▶ Your instructions:
Transcribe the records below exactly as they appear, omitting any pictures.

▶ Source information:
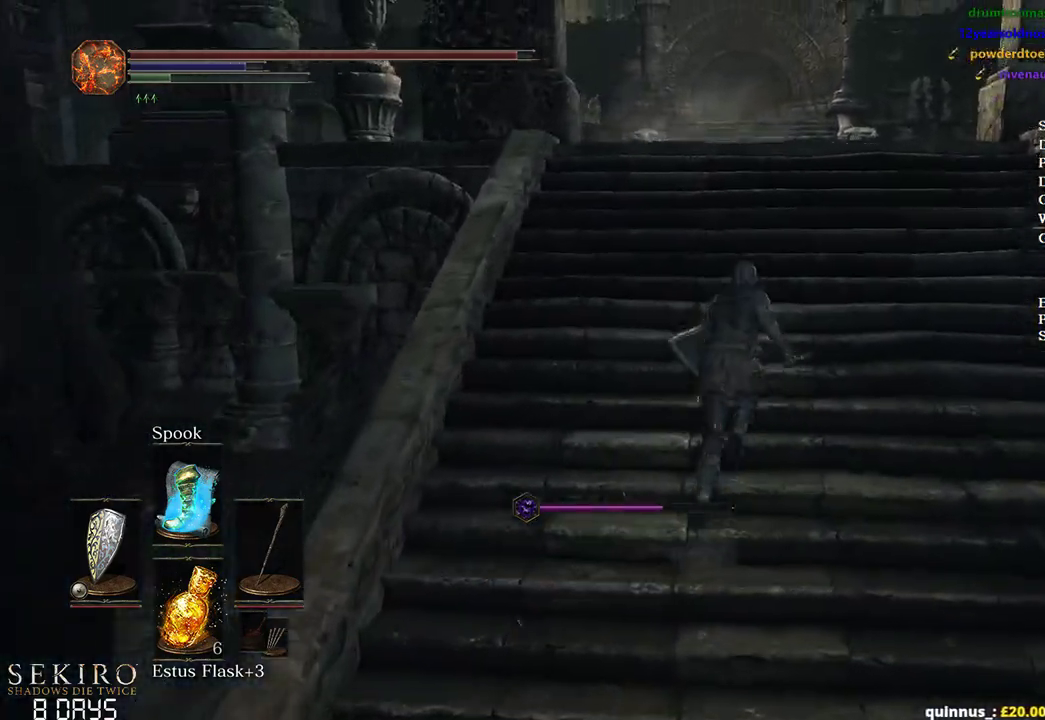
{"buttons": [], "left_stick": "up", "right_stick": "down-left", "events": []}
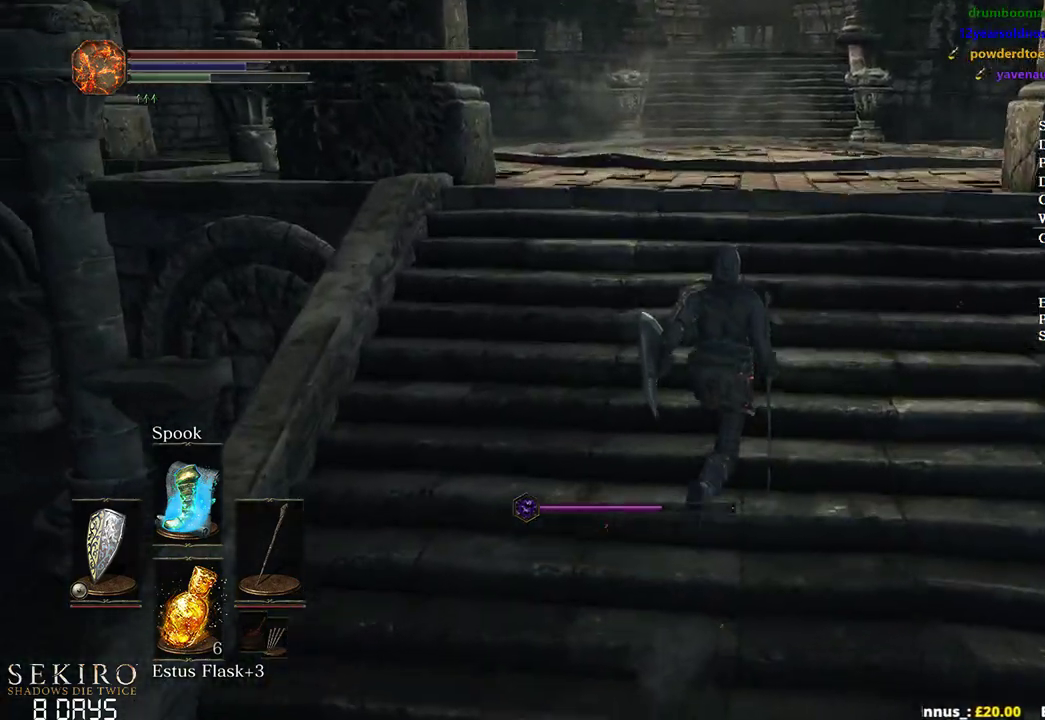
{"buttons": ["B"], "left_stick": "up", "right_stick": "center", "events": [[17, "right_stick", "center"], [383, "B", "down"]]}
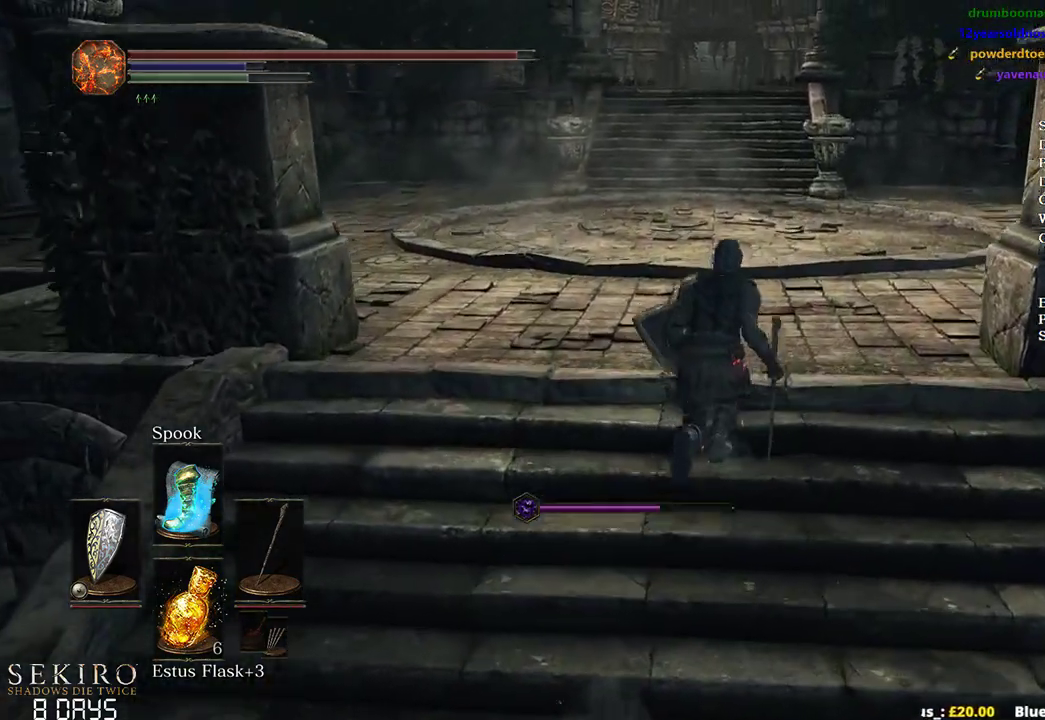
{"buttons": ["B"], "left_stick": "up", "right_stick": "center", "events": []}
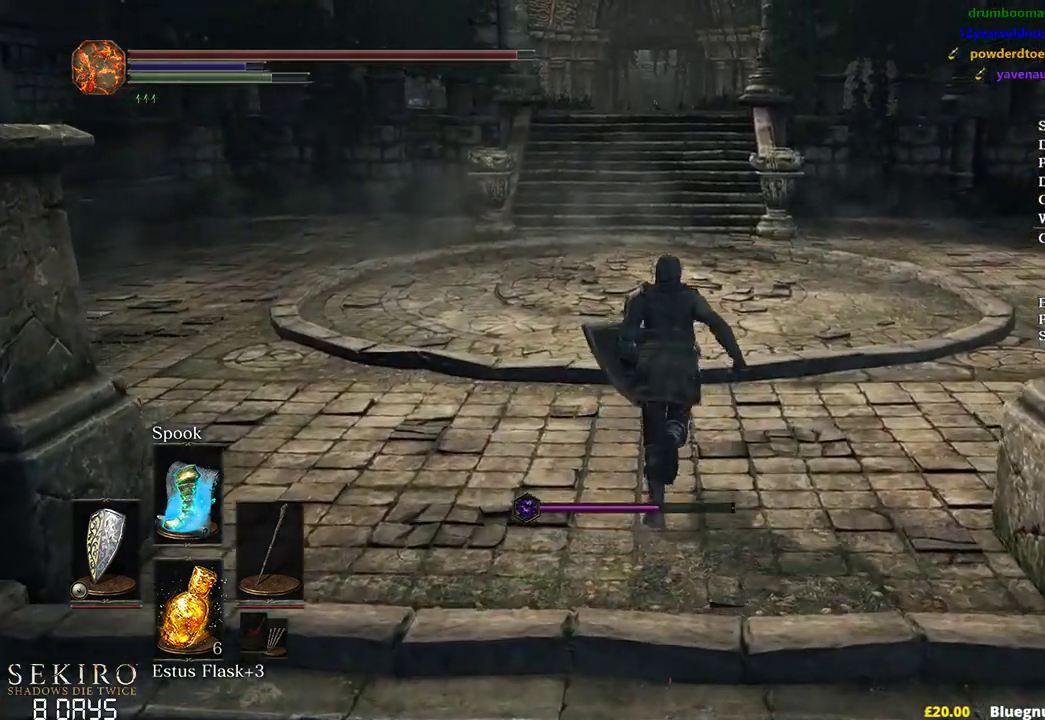
{"buttons": ["A", "B"], "left_stick": "up", "right_stick": "center", "events": [[400, "A", "down"]]}
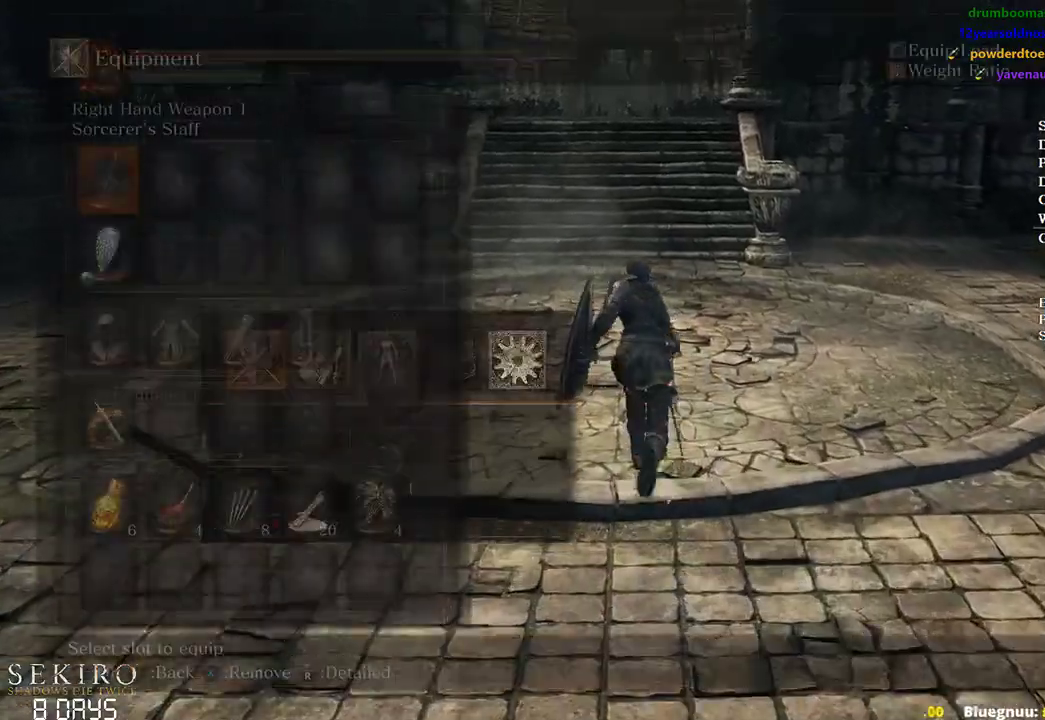
{"buttons": ["B", "DPAD_LEFT"], "left_stick": "up", "right_stick": "center", "events": [[17, "A", "up"], [100, "A", "down"], [217, "A", "up"], [450, "DPAD_LEFT", "down"]]}
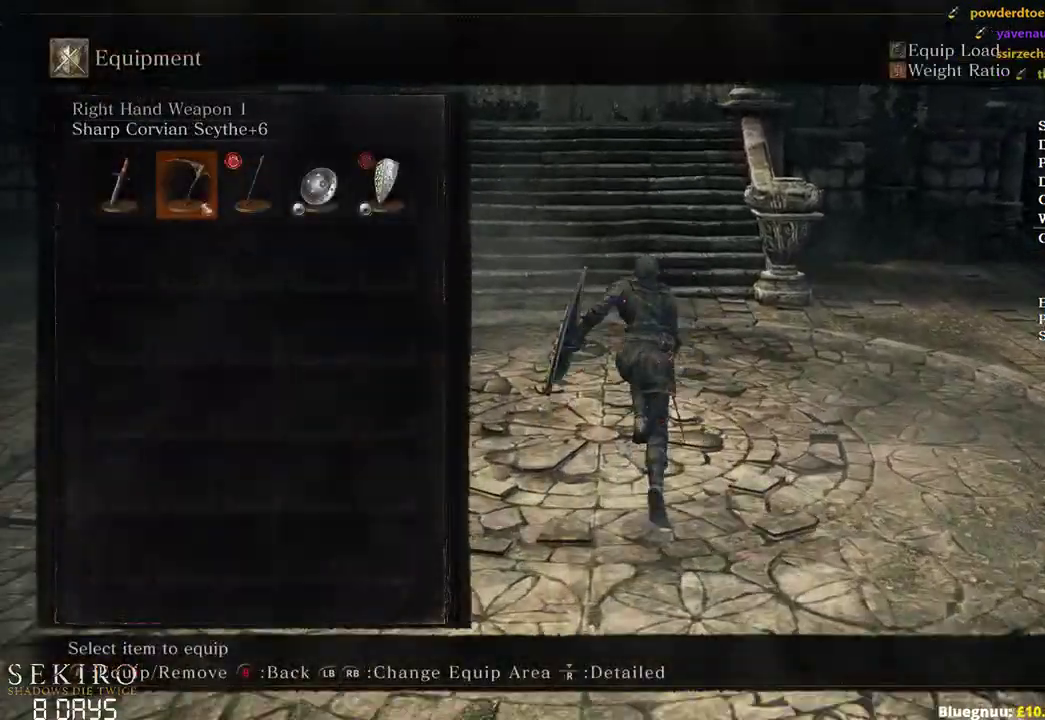
{"buttons": ["B"], "left_stick": "up", "right_stick": "center", "events": [[50, "DPAD_LEFT", "up"], [133, "A", "down"], [300, "A", "up"]]}
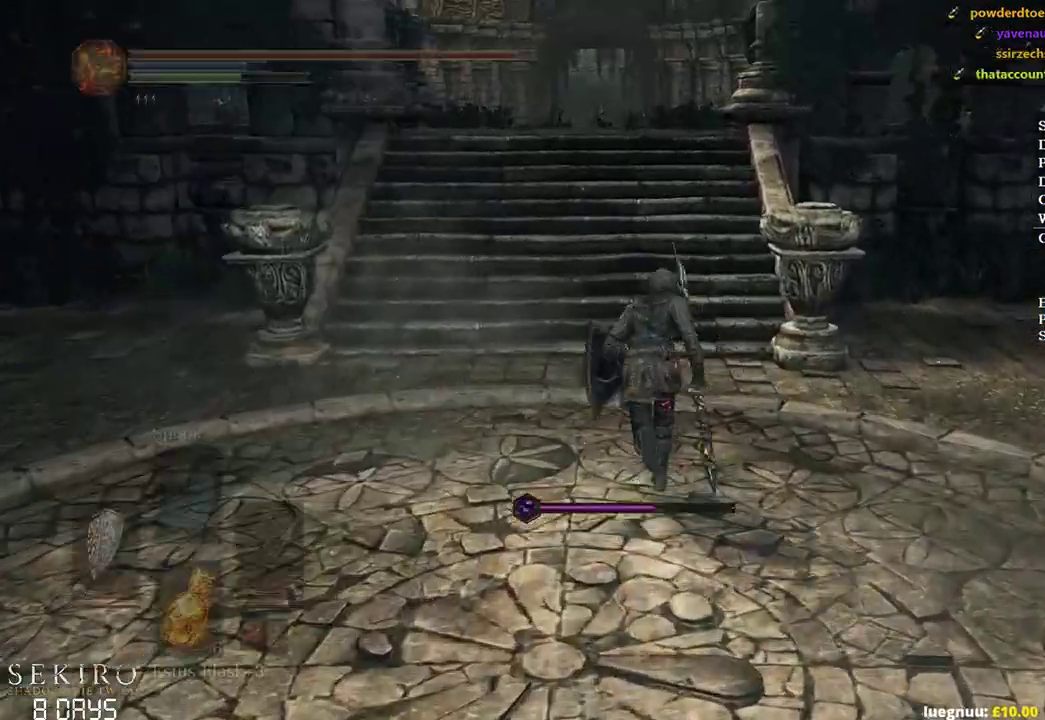
{"buttons": ["B"], "left_stick": "up", "right_stick": "center", "events": [[183, "Y", "down"], [283, "Y", "up"]]}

▶ Answer:
{"buttons": [], "left_stick": "up", "right_stick": "down-left", "events": []}
{"buttons": ["B"], "left_stick": "up", "right_stick": "center", "events": [[17, "right_stick", "center"], [383, "B", "down"]]}
{"buttons": ["B"], "left_stick": "up", "right_stick": "center", "events": []}
{"buttons": ["A", "B"], "left_stick": "up", "right_stick": "center", "events": [[400, "A", "down"]]}
{"buttons": ["B", "DPAD_LEFT"], "left_stick": "up", "right_stick": "center", "events": [[17, "A", "up"], [100, "A", "down"], [217, "A", "up"], [450, "DPAD_LEFT", "down"]]}
{"buttons": ["B"], "left_stick": "up", "right_stick": "center", "events": [[50, "DPAD_LEFT", "up"], [133, "A", "down"], [300, "A", "up"]]}
{"buttons": ["B"], "left_stick": "up", "right_stick": "center", "events": [[183, "Y", "down"], [283, "Y", "up"]]}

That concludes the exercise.